Saved data entries:
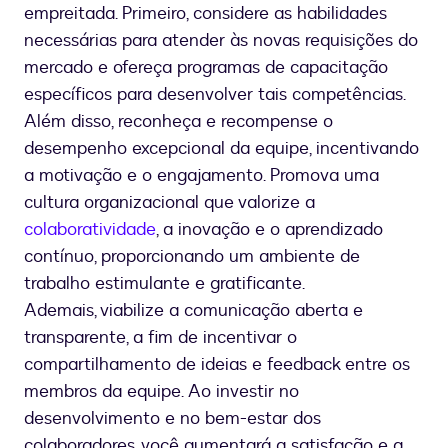
empreitada. Primeiro, considere as habilidades
necessárias para atender às novas requisições do
mercado e ofereça programas de capacitação
específicos para desenvolver tais competências.
Além disso, reconheça e recompense o
desempenho excepcional da equipe, incentivando
a motivação e o engajamento. Promova uma
cultura organizacional que valorize a
colaboratividade
, a inovação e o aprendizado
contínuo, proporcionando um ambiente de
trabalho estimulante e gratificante.
Ademais, viabilize a comunicação aberta e
transparente, a fim de incentivar o
compartilhamento de ideias e feedback entre os
membros da equipe. Ao investir no
desenvolvimento e no bem-estar dos
colaboradores, você aumentará a satisfação e a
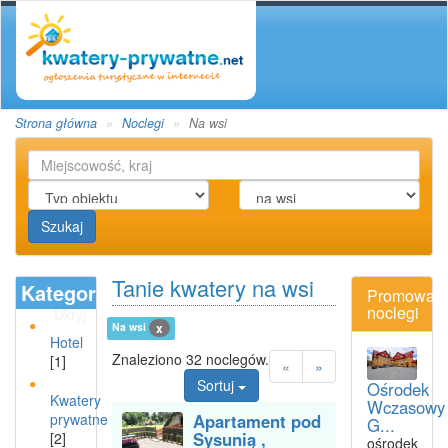
Strona główna
Noclegi
Na wsi
Szukaj
Tanie kwatery na wsi
Kategoria
Promowan
noclegi
Ukryj
Na wsi
x
Hotel
Znaleziono 32 noclegów.
[1]
«
»
Sortuj
Ośrodek
Kwatery
Wczasowy
prywatne
Apartament pod
G...
Sysunią ,
[2]
ośrodek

| Work required |
Can you transcribe the text of all the records above, line for line, leaving the pictures out of your answer?

| Result for this exercise |
empreitada. Primeiro, considere as habilidades
necessárias para atender às novas requisições do
mercado e ofereça programas de capacitação
específicos para desenvolver tais competências.
Além disso, reconheça e recompense o
desempenho excepcional da equipe, incentivando
a motivação e o engajamento. Promova uma
cultura organizacional que valorize a
colaboratividade
, a inovação e o aprendizado
contínuo, proporcionando um ambiente de
trabalho estimulante e gratificante.
Ademais, viabilize a comunicação aberta e
transparente, a fim de incentivar o
compartilhamento de ideias e feedback entre os
membros da equipe. Ao investir no
desenvolvimento e no bem-estar dos
colaboradores, você aumentará a satisfação e a
Strona główna
Noclegi
Na wsi
Szukaj
Tanie kwatery na wsi
Kategoria
Promowan
noclegi
Ukryj
Na wsi
x
Hotel
Znaleziono 32 noclegów.
[1]
«
»
Sortuj
Ośrodek
Kwatery
Wczasowy
prywatne
Apartament pod
G...
Sysunią ,
[2]
ośrodek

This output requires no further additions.